Esse é um dos grandes lances desse livro, sacudir as certezas impostas em nós
sobre as nossas exclusividades sexuais, como se preferir certas práticas
anulassem outras tantas possibilidades prazerosas, que nem por isso maculariam
o todo de nossas predileções. É um convite a clandestinidade, mas sem
necessariamente incutir o rótulo de criminoso. Apenas pessoas aventureiras
dispostas a se permitir deleitar-se, ignorando o julgo da moral.
Por mais proibições que
se criem em torno do sexo, nada é capaz de domar a natureza humana nesse
sentido. É este instinto natural de copular que nos aproxima da face
animalesca, justamente aquela tolhida por tantas e tantas instâncias culturais
voltadas a higienizar nosso prazer. Porém, a bem da verdade, todas as
tentativas se mostraram falhas, incapazes de reverter esse anseio humano pelo
prazer sexual. O que ocorre é elaborar perfis humanos fracassados em suas
práticas sexuais, frustrados em casulos de moralidade incapazes de proteger
quem quer que seja. Seres indefesos em suas teorias regulatórias sobre como o
sexo deve ser realizado, desperdiçando tempo com censuras incontestavelmente
inúteis. Então, politicamente, este livro é um convite à luxúria trancafiada,
porém, nunca eternamente aprisionada, em cada um de nós, não como pecado
capital, dentro da áurea negativa que se criou, mas como prática humana
emergencial, a qual eliminaria por completo diversos preconceitos sexuais que aglomeram
as nossas vidas de limitações, restritas ao campo da tese, não da prática.
Mais que provocativo, A
Casa dos Budas Ditosos é uma pequena amostra de uma vida sexual levada ao
limite, ao passo que do outro lado - talvez escandalizados pelos relatos
indiscutivelmente perturbadores aos olhos mais puritanos de quem foi educado a fazer
o sexo equacional papai e/mais mamãe - há leitores malogrados em suas vidinhas
sexuais insossas; ora desejosos de protagonizar aquelas páginas, ora
demonizando-as hipocritamente. Há também aqueles representados pela narrativa.

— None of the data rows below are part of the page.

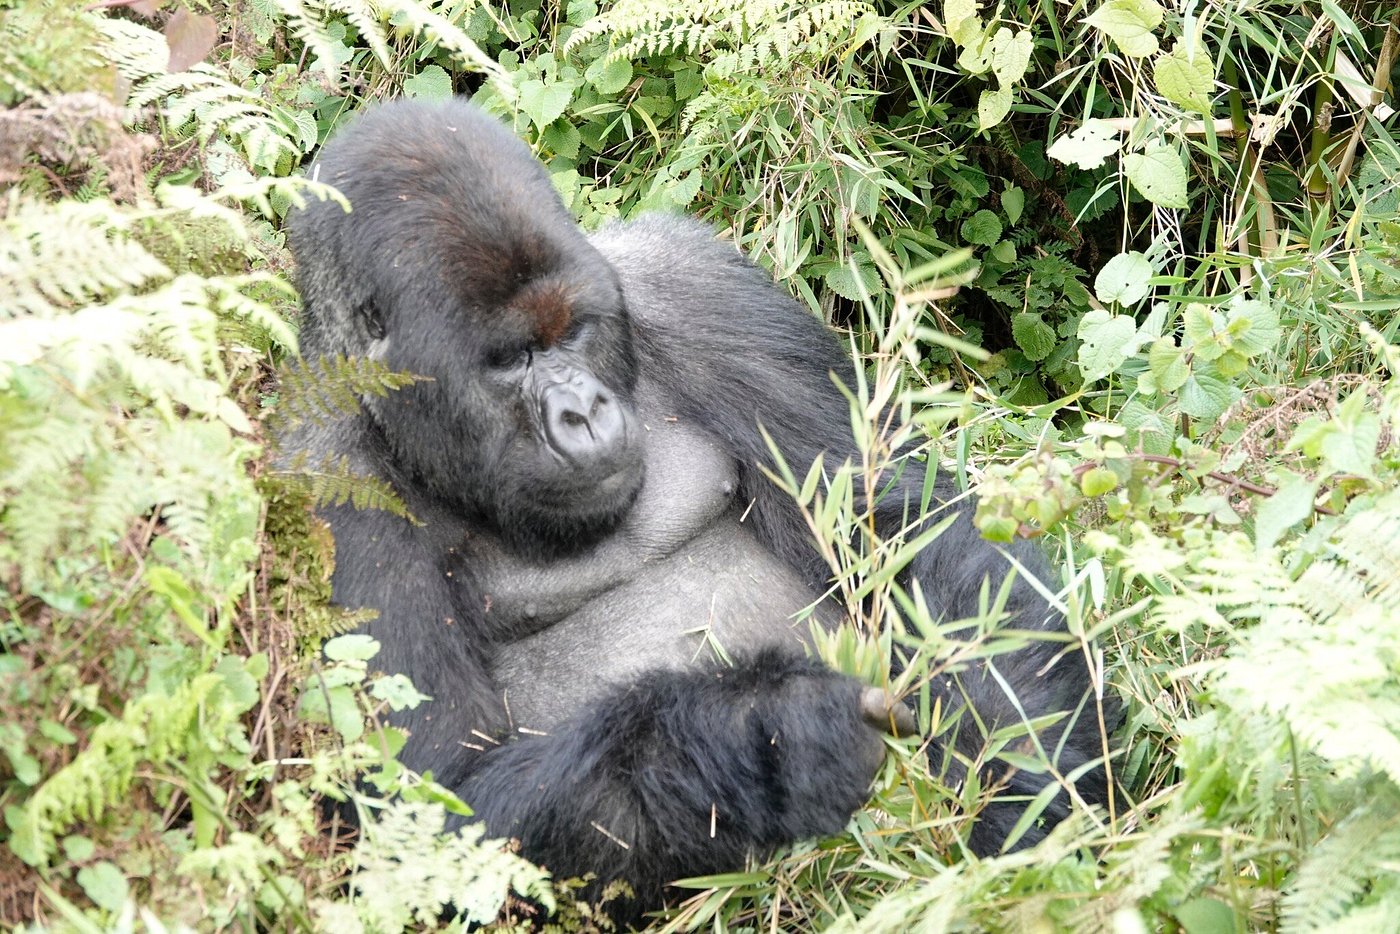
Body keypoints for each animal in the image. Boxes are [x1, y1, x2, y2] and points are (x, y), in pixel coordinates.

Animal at [287, 96, 1114, 918]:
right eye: (511, 360)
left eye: (573, 331)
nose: (582, 411)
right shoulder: (323, 493)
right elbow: (438, 817)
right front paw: (766, 741)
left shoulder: (693, 282)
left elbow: (905, 536)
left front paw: (1029, 799)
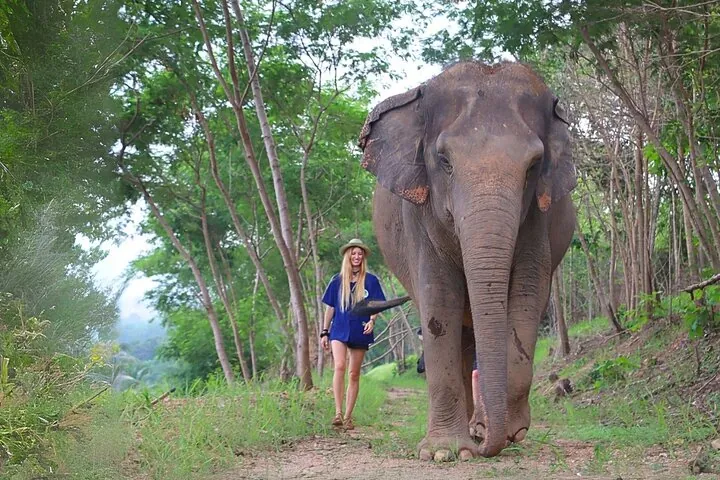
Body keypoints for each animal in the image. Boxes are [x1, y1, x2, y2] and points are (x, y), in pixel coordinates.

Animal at [357, 61, 577, 459]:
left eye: (534, 165)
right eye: (444, 161)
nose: (491, 445)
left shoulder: (538, 220)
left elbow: (527, 296)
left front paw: (510, 432)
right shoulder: (418, 216)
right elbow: (439, 300)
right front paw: (443, 452)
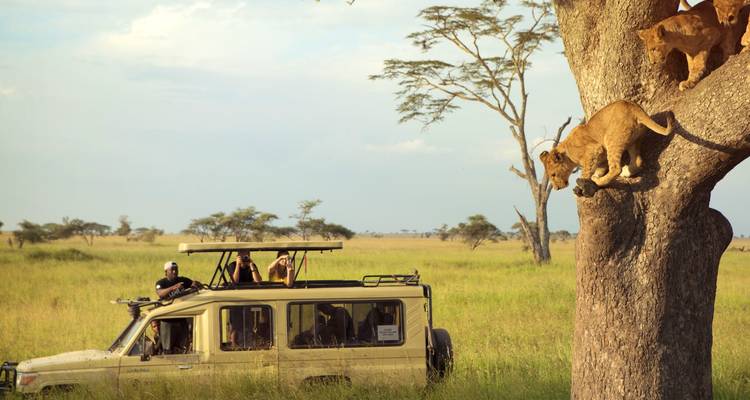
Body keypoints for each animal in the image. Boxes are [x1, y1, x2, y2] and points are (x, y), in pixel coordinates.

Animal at [540, 100, 674, 197]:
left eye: (553, 175)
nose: (556, 188)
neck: (567, 153)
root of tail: (632, 106)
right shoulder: (601, 156)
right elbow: (599, 168)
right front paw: (595, 176)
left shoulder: (593, 150)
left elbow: (586, 171)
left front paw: (585, 183)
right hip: (634, 141)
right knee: (638, 161)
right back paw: (626, 171)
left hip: (611, 139)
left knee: (616, 168)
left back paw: (600, 181)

Faço parte sutilmente desse time. Mesmo me considerando na vanguarda desse
tema, cheguei a subestimar a obra antes de lê-la em completude. Atitudes
arbitrárias como essas são típicas de quem se vê a frente do sexo, quando nesse
território, somos todos amadores. Quem dita as regras é o prazer. O Que há são
participantes um pouco mais permissivos que outros. Autodidatas, talvez, mas
sempre inexperientes. Seja qual for o perfil do leitor, a obra é um tratado
educacional sobre sexo sem necessariamente se prestar a este serviço. Nos causa
sensações diversas, mas nenhuma inverdade há naquelas histórias, por mais
inventadas que fossem. Apenas as nossas vaidades, limitações e carências em
sofreguidão, clamando para serem saciadas.